123. La nature aime à être cachée
Chers toutes et tous,
C’est tout à tour couverte et découverte, saisie telle un lardon sautillant dans la poële entre les effrois laissés par le souvenir des glaces hivernales, et la douceur par trop délicate des délices printaniers, que je vous invite à découvrir une série d’aquarelles qui rendent compte du balancier actuel. (Non, je ne parlerai pas des élections).
Se survêtir encore et toujours, puis se découvrir à l’occasion d’une éclaircie, dans une alternance contradictoire et pourtant complémentaire, voilà bien qui pourrait permettre de jouer avec les sens du mouvement créateur perpétuel, à défaut d’en tenir un bien franc.
« Si l’art, la peinture en particulier, est la visibilité même, il montre l’invisible, il fait apparaître le caché. Il ne le fait apparaître qu’en tant que le caché qu’il montre aime à se cacher, préserve son mystère, demeure tout aussi bien voilé.
Dit autrement, l’art montre non seulement le visible, mais également l’invisible. Le montrant, il le dévoile tout en le maintenant invisible, il le montre comme invisible, fondamentalement invisible. » Franck Robert
Cette série d’aquarelles a vu le jour au coeur de l’hiver, mais c’est en plein printemps que je vous la montre.
Réalisée entre tension et décontraction.
Tension des phases contraintes de la vie,
Décontraction de moments sereins d’un luxe inouï.
Tension de la contracture roide des froideurs,
Décontraction à la perspective de la saison des amours.
Tension du sauvage qui ne se laisse pas approcher,
Décontraction de la peluche qui se caresse des yeux.
Tension de l’approche du prédateur qui rôde,
Décontraction face à l’inoffensif objectif.
La nature aime donc à être cachée, nous communique Héraclite il y a plus de 2000 ans.
C’est qu’il maîtrise parfaitement la question, ce bougre qui a fuit la charge du pouvoir pour l’idéal de l’ermitage.
Retiré dans le temps d’Artémis, se contentant de jouer aux osselets avec des enfants, il est rattrapé par les gens d’Ephèse afin de gouverner la cité : et comme il n’est point d’abri, même à l’ombre du divin, il choisit de disparaître de la vue et de la portée de l’Homme par nécessité, sa condition unique d’une existence libre.
Pour vivre heureux, vivons cachés, serait la recette?
Il va cependant devoir revenir à l’Humanité, hydropique, tombé gravement malade en mangeant des plantes. Pas la bonne recette donc?
Les médecins ne comprennent pas ses demandes, exprimées, à sa manière bien particulière, sous forme d’énigmes, et il finira par mourir de son mal après avoir tenté de se soigner par lui-même.
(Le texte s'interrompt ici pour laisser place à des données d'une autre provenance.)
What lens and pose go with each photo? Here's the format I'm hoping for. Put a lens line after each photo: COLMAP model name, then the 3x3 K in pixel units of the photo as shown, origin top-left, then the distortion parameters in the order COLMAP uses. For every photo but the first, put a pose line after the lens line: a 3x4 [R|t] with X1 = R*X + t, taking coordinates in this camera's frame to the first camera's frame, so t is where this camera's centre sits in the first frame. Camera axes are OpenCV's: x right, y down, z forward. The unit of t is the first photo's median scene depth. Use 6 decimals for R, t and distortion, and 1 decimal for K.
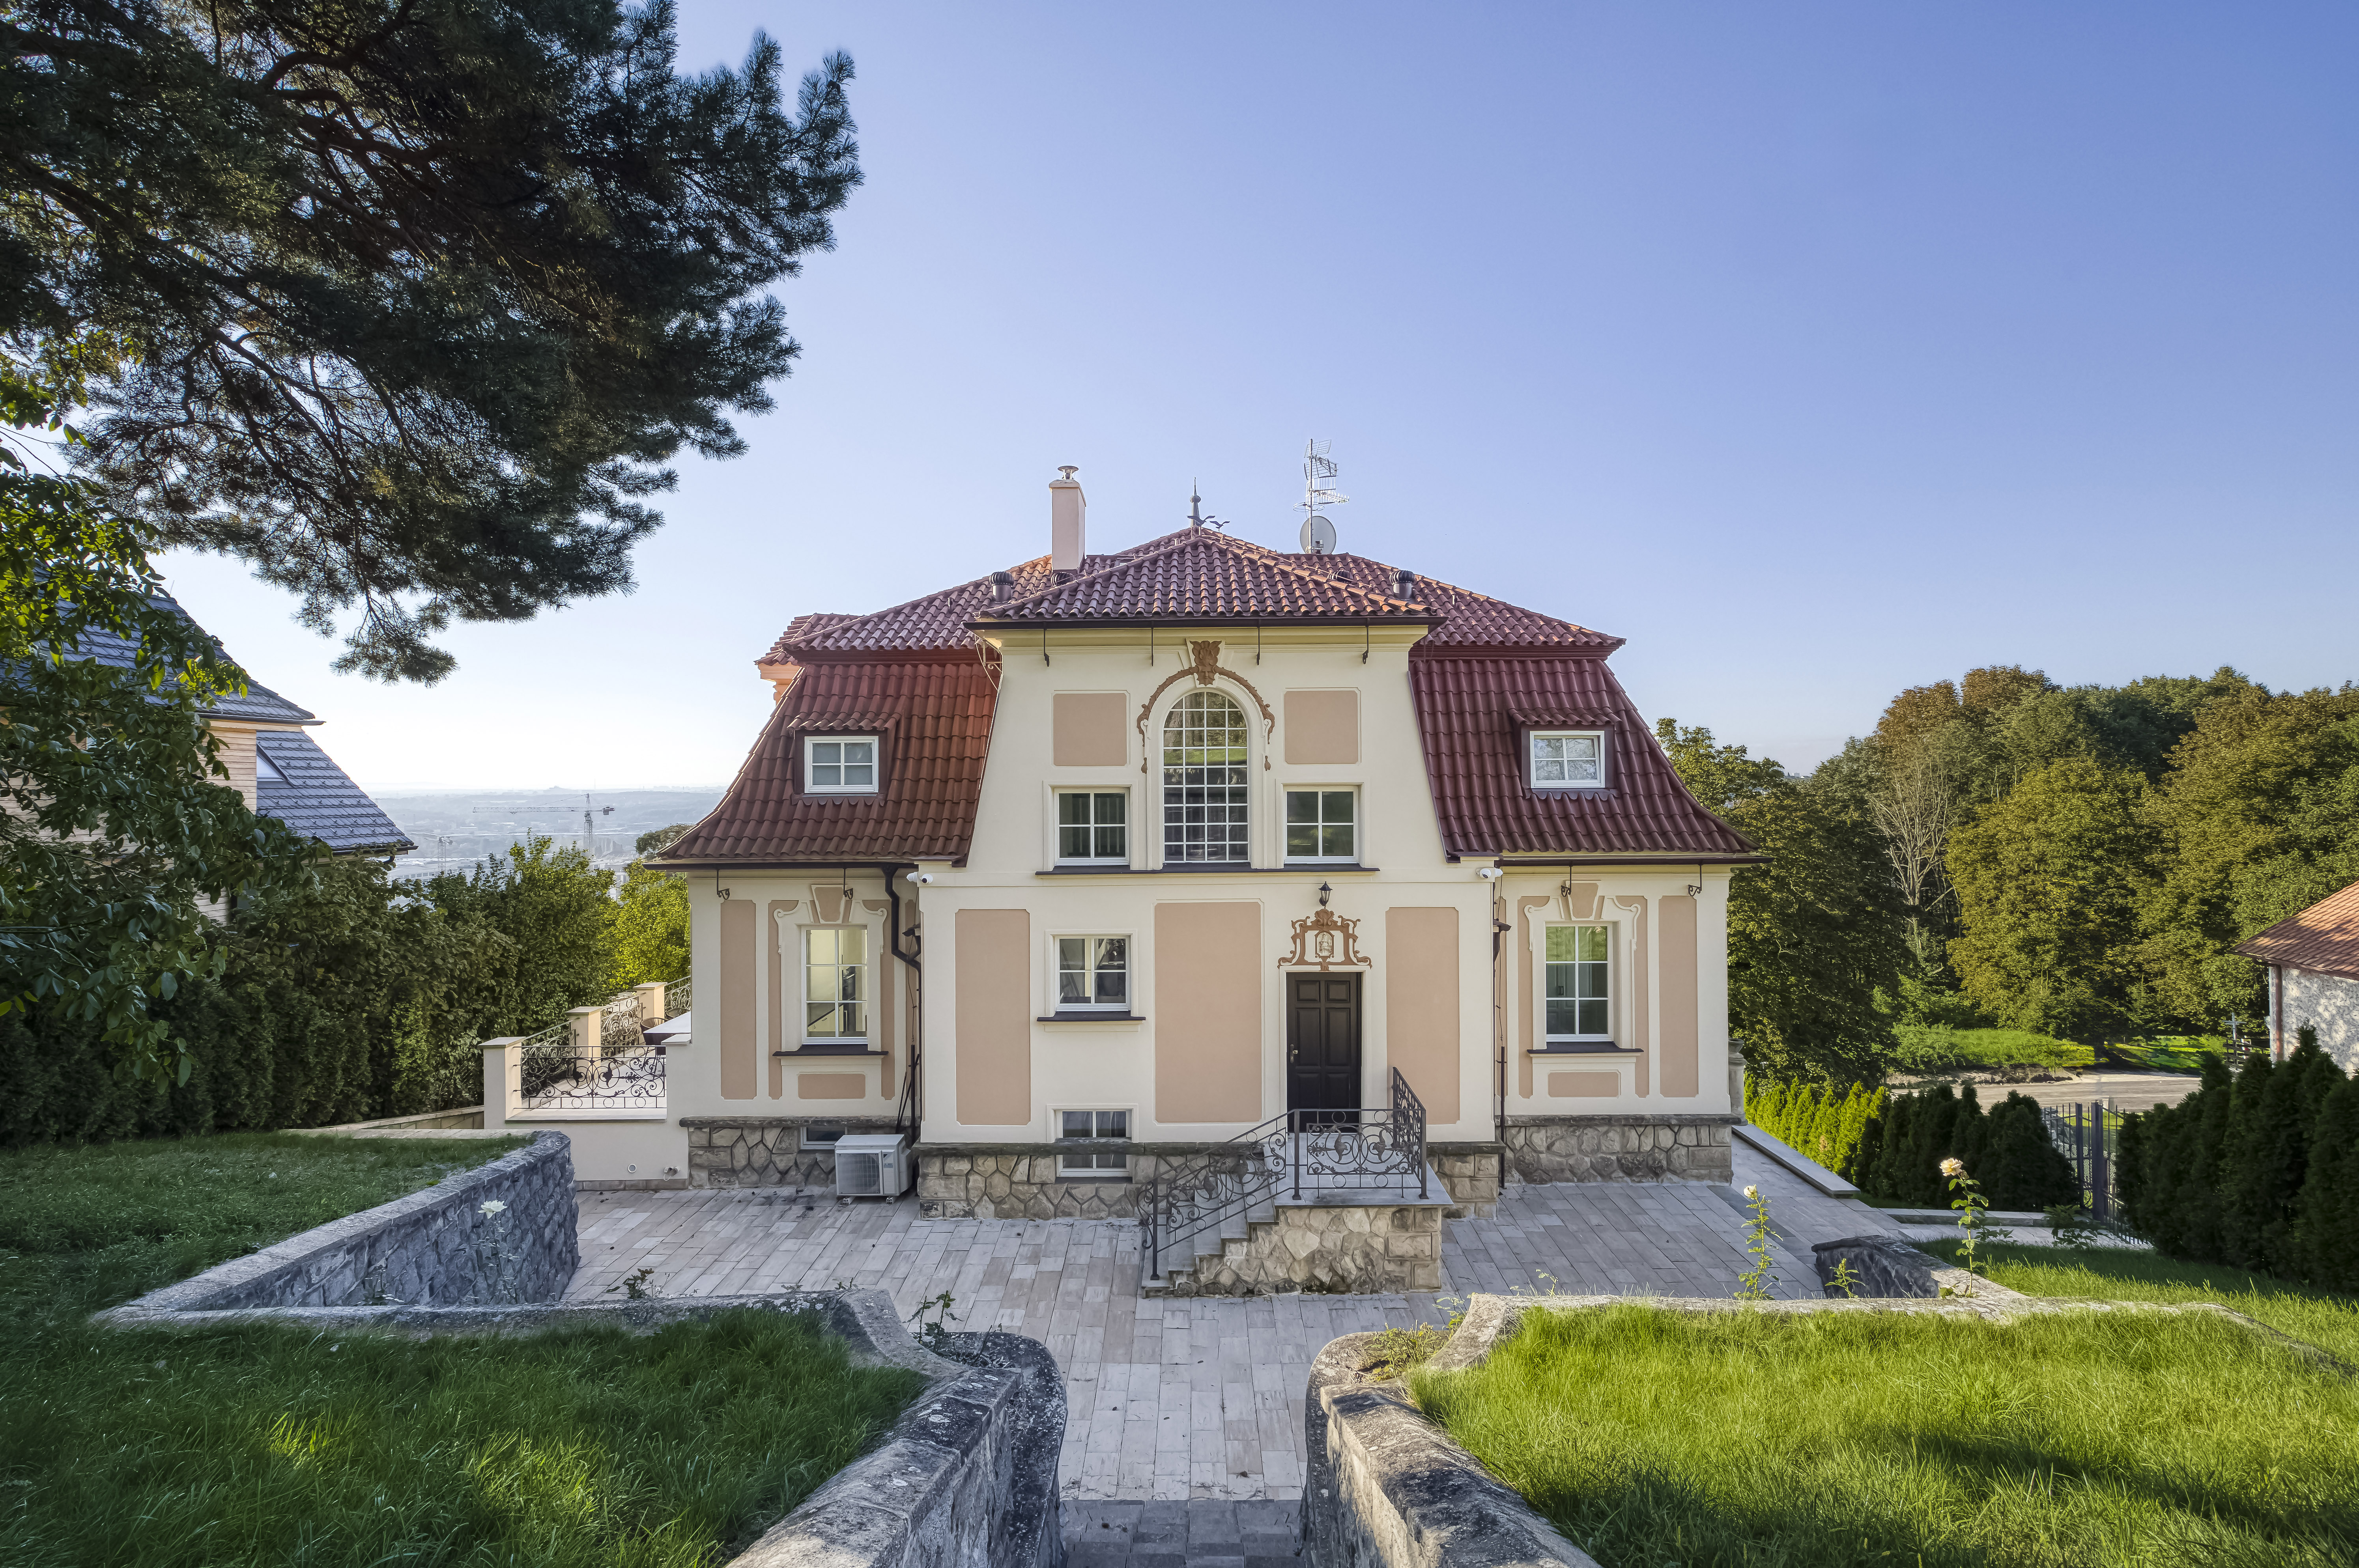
lens RADIAL K [[954.4, 0, 1179.5], [0, 954.4, 784.0], [0, 0, 1]] dist [-0.008623, 0.000141]
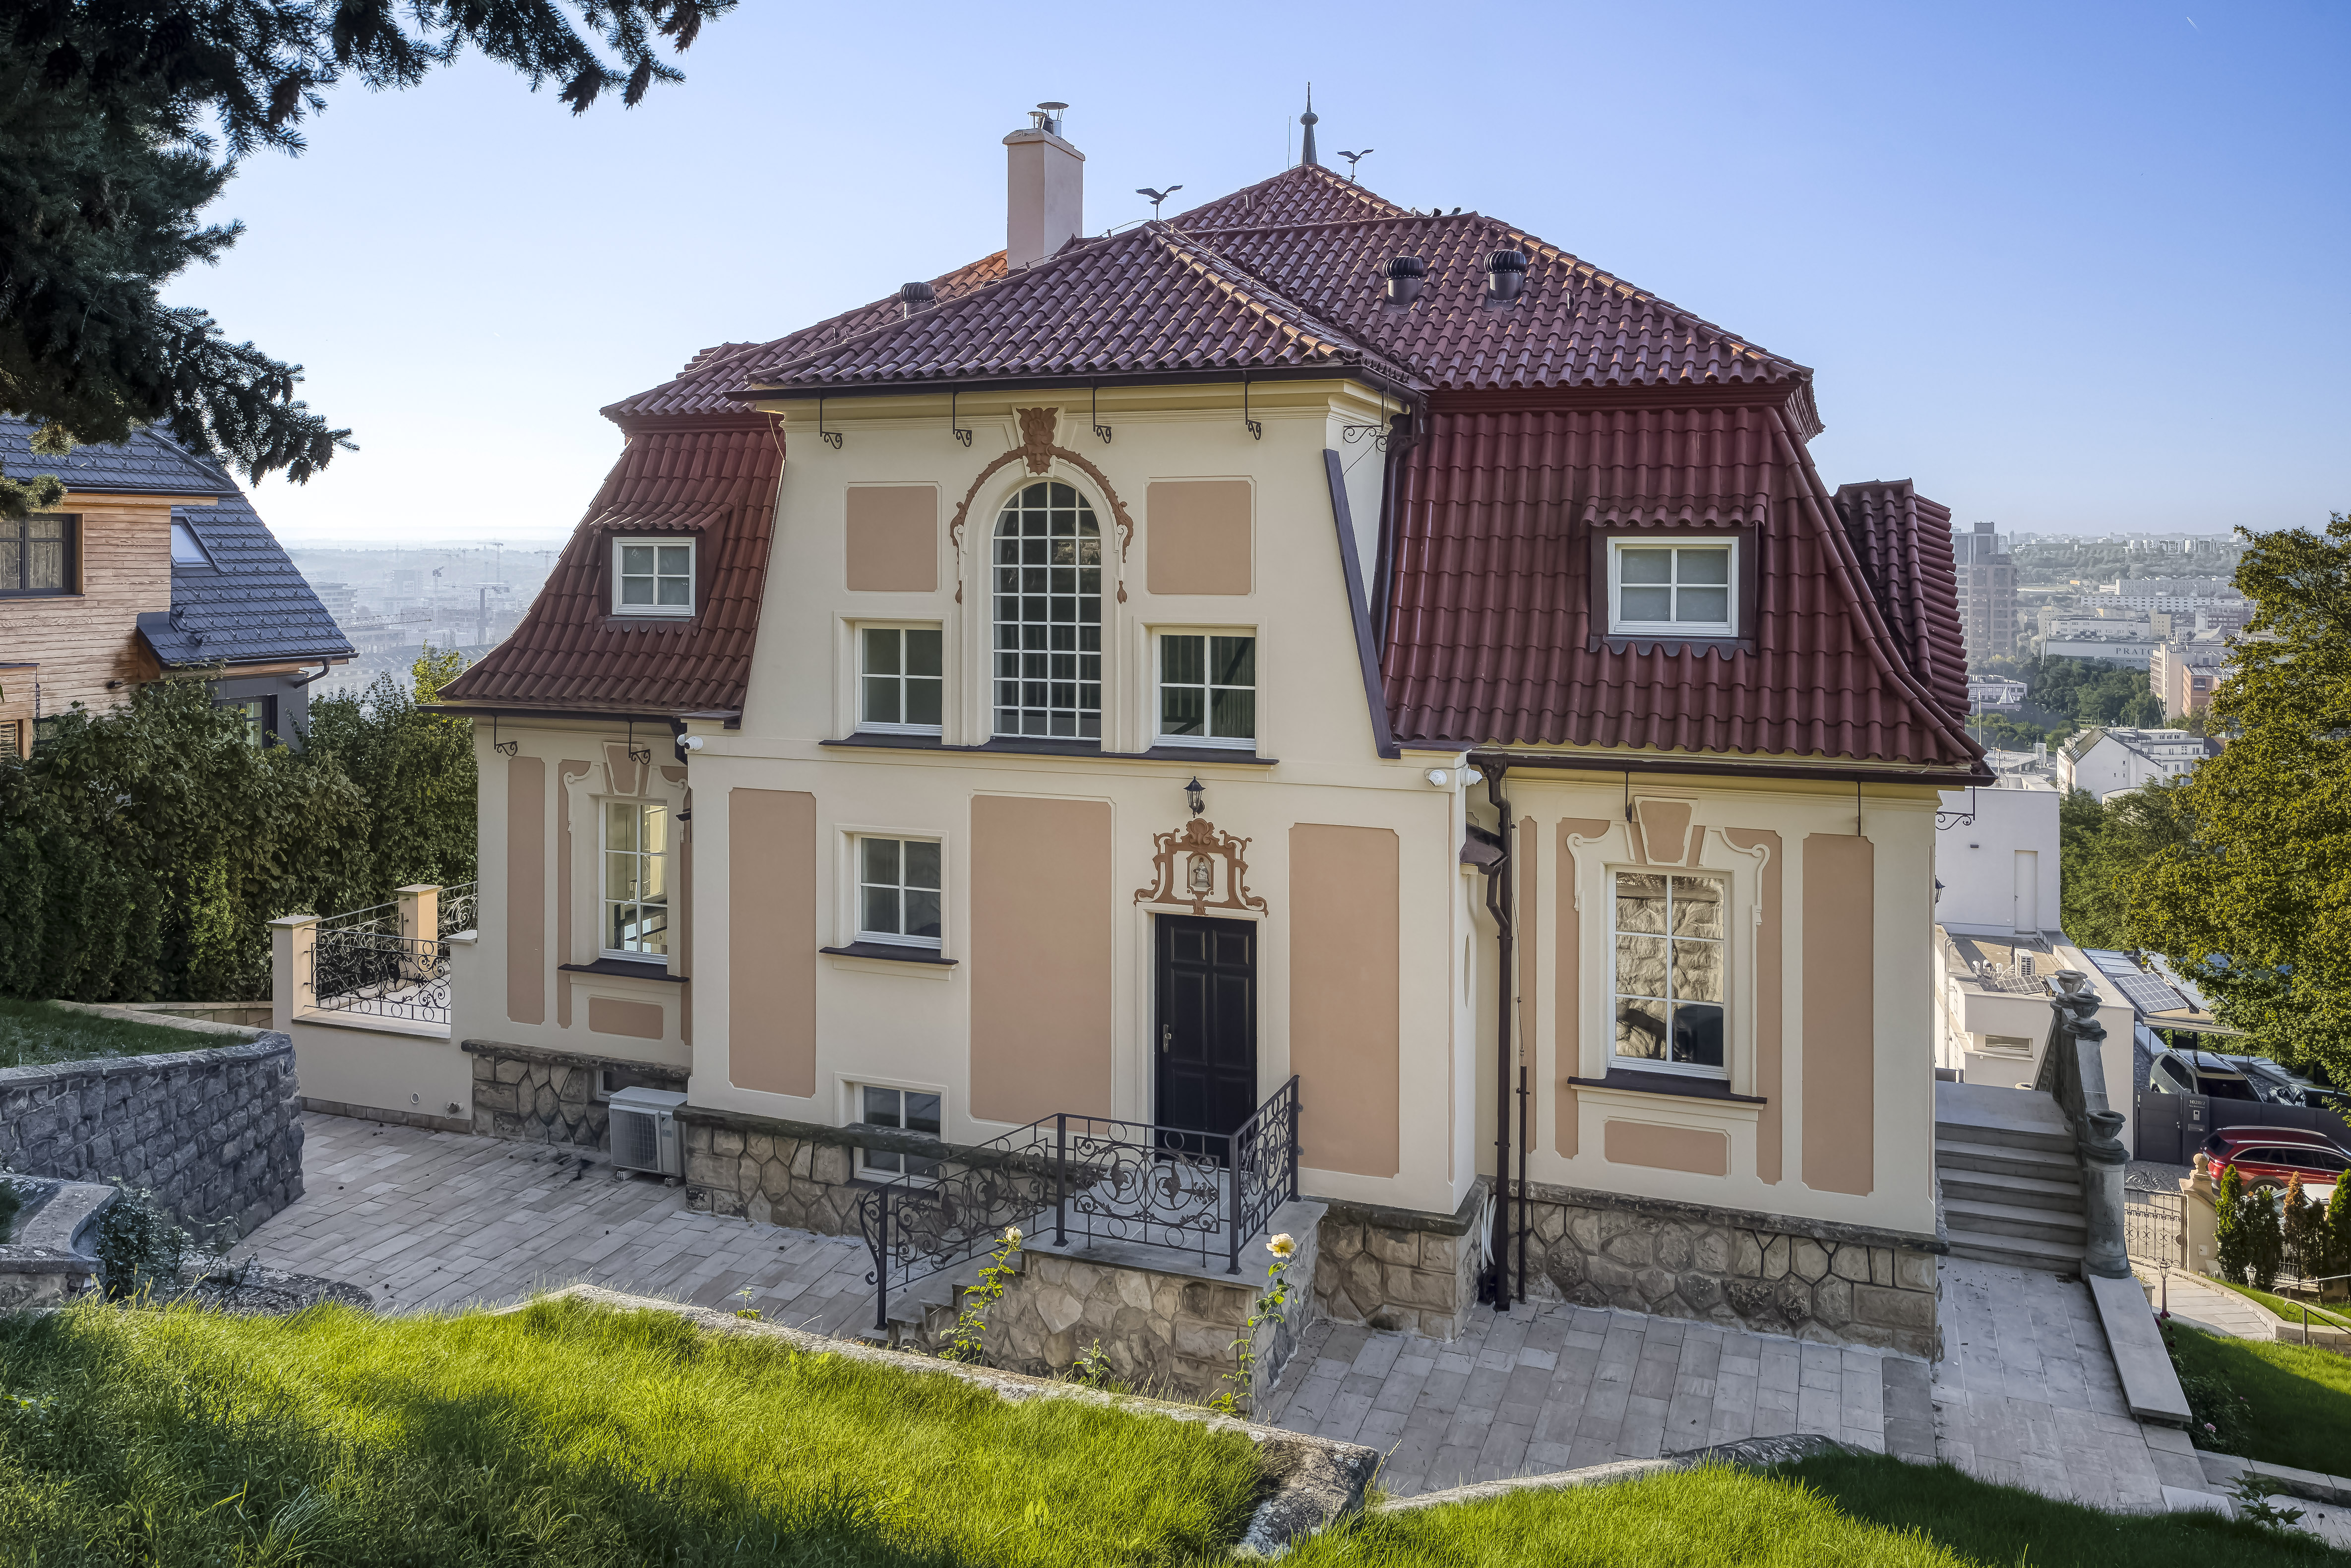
lens RADIAL K [[1792.1, 0, 1175.9], [0, 1792.1, 542.0], [0, 0, 1]] dist [-0.003416, -0.002150]
pose [[0.930654, 0.006286, -0.365846, 0.564786], [-0.004012, 0.999968, 0.006975, -0.063474], [0.365878, -0.005024, 0.930649, -0.131738]]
Ces diverses aquarelles comportent à la fois la part de caché qui est la condition vitale de notre survie psychique, et la part de dévoilé qui est la condition non moins vitale de notre survie physique.
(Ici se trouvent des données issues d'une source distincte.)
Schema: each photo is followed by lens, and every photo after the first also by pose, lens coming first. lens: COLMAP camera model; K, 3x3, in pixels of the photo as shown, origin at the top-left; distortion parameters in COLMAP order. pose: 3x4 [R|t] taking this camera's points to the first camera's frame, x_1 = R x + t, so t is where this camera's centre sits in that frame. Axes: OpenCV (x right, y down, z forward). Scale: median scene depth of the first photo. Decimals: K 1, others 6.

Nos transactions, nos tractations, nos négociations, nos polarisations:
Sélectivité du sens profond dans l’art, puis jouissance de l’illustration narrative.
Prouesse technique au sens classique, puis crobard vite fait sur un coin de table.
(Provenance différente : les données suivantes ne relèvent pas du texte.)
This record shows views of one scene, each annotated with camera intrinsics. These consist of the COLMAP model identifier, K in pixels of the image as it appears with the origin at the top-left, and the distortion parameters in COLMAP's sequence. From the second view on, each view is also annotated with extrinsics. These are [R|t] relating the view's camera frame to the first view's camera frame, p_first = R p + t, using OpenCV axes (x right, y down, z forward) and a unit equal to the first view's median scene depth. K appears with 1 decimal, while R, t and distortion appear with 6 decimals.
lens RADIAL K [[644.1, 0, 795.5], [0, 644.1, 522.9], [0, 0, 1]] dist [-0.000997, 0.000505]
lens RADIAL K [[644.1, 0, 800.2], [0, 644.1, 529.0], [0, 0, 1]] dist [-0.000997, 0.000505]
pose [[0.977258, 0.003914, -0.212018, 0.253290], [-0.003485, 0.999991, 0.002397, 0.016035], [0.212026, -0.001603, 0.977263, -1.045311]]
Sérieux à en mourir, puis crever de rire…
Comme le dit aussi Shopenhauer, ainsi toute notre vie oscille entre le désir et l’ennui.
Désir d’emploi du chômeur, ennui du salarié.
Désir de tomber amoureux, ennui du couple.
Désir de solitude, ennui de l’isolement.
Et par extension :
Désir de la forme libre, ennui du jaillissement?
Désir de la maîtrise, ennui de l’effort?
“Etre libre, c’est choisir ses contraintes”, disait l’autre. Hum!